* [Exercise goal] Using the data below, copy every line that contains the word "Rose".

+++ Supplied material

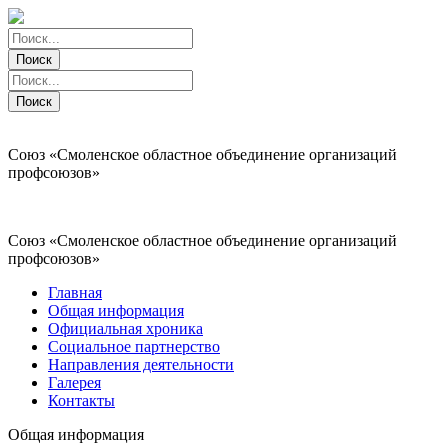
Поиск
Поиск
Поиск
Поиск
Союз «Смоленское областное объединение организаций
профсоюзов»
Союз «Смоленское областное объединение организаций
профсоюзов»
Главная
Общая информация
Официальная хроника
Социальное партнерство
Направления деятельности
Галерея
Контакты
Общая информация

++++++
+++ Supplied material

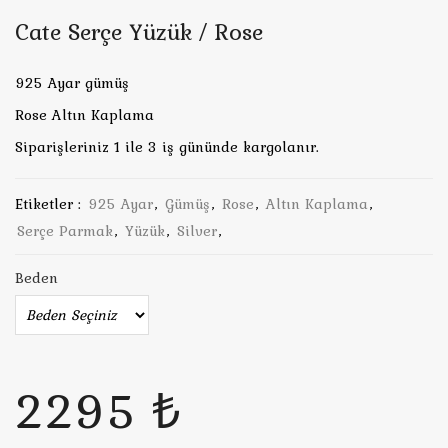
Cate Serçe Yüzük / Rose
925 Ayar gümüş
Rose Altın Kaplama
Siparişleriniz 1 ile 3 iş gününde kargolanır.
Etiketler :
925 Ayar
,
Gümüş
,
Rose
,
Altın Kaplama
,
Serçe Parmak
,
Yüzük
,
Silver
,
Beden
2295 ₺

++++++

* [Response box]
Cate Serçe Yüzük / Rose
Rose Altın Kaplama
Rose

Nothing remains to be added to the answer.